Source material START
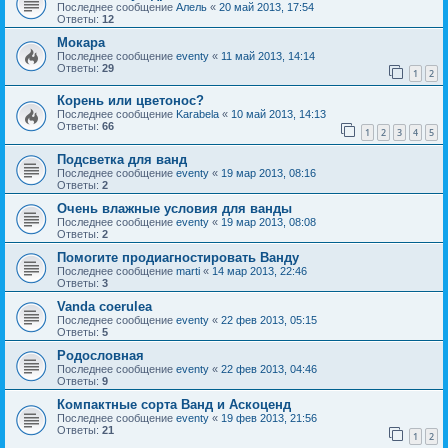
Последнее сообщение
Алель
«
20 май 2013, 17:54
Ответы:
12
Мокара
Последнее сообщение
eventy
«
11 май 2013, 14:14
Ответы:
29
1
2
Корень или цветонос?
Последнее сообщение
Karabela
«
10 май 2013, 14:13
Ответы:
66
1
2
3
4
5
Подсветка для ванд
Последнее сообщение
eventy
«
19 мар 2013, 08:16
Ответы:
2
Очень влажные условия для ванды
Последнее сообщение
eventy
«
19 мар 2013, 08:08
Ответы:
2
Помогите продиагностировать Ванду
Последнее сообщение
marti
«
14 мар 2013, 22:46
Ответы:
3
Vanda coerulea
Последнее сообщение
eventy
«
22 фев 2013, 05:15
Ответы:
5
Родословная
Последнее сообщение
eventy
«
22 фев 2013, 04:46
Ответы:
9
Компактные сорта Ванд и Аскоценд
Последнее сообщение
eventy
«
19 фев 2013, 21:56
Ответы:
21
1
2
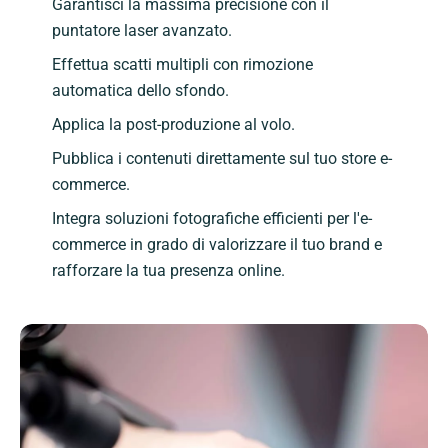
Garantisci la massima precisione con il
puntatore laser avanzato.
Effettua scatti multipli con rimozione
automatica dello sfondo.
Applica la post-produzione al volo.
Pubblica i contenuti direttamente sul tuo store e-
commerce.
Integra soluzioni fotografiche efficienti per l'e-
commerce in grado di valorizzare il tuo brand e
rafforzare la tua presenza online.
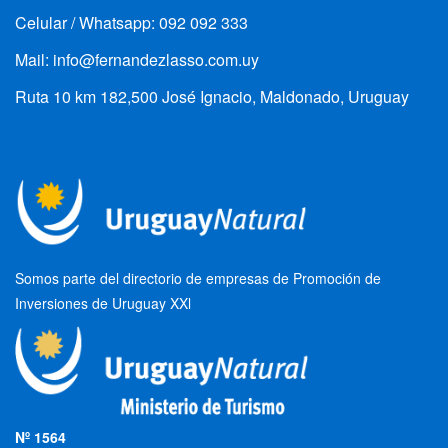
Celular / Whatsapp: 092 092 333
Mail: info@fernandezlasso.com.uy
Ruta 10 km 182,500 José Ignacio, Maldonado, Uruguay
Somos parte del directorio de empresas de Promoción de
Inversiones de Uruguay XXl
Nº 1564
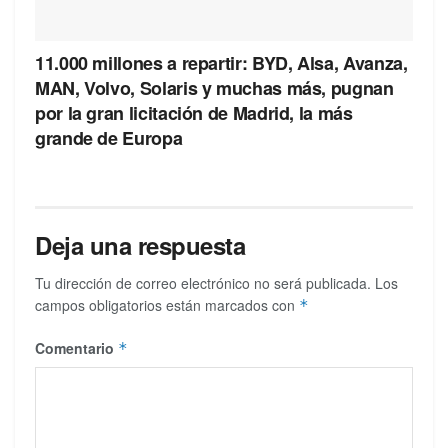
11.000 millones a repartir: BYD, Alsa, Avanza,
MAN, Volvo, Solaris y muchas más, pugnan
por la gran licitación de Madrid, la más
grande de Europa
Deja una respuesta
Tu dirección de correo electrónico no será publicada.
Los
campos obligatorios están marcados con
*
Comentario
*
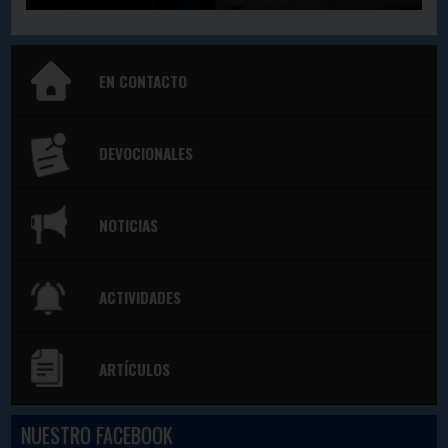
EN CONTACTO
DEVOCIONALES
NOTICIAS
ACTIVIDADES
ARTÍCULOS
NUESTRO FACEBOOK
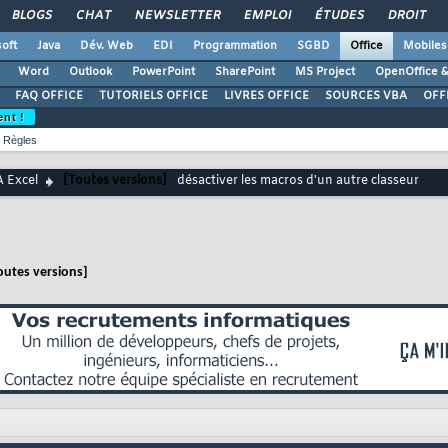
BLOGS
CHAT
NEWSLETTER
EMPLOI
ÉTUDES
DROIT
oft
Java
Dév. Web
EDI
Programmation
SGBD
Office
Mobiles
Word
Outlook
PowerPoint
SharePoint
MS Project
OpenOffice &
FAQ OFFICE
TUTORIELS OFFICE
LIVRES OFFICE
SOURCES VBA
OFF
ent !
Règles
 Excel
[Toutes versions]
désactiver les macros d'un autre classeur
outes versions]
Source material END
# [What is needed]
Please reproduce nothing but the lines from the one containing "rafforzare la tua presenza online." through the closing line of the listing, retyped word for word, pictures excluded.

# [Solution]
rafforzare la tua presenza online.
Celular / Whatsapp: 092 092 333
Mail: info@fernandezlasso.com.uy
Ruta 10 km 182,500 José Ignacio, Maldonado, Uruguay
Somos parte del directorio de empresas de Promoción de
Inversiones de Uruguay XXl
Nº 1564
11.000 millones a repartir: BYD, Alsa, Avanza,
MAN, Volvo, Solaris y muchas más, pugnan
por la gran licitación de Madrid, la más
grande de Europa
Deja una respuesta
Tu dirección de correo electrónico no será publicada.
Los
campos obligatorios están marcados con
*
Comentario
*
EN CONTACTO
DEVOCIONALES
NOTICIAS
ACTIVIDADES
ARTÍCULOS
NUESTRO FACEBOOK
BLOGS
CHAT
NEWSLETTER
EMPLOI
ÉTUDES
DROIT
oft
Java
Dév. Web
EDI
Programmation
SGBD
Office
Mobiles
Word
Outlook
PowerPoint
SharePoint
MS Project
OpenOffice &
FAQ OFFICE
TUTORIELS OFFICE
LIVRES OFFICE
SOURCES VBA
OFF
ent !
Règles
 Excel
[Toutes versions]
désactiver les macros d'un autre classeur
outes versions]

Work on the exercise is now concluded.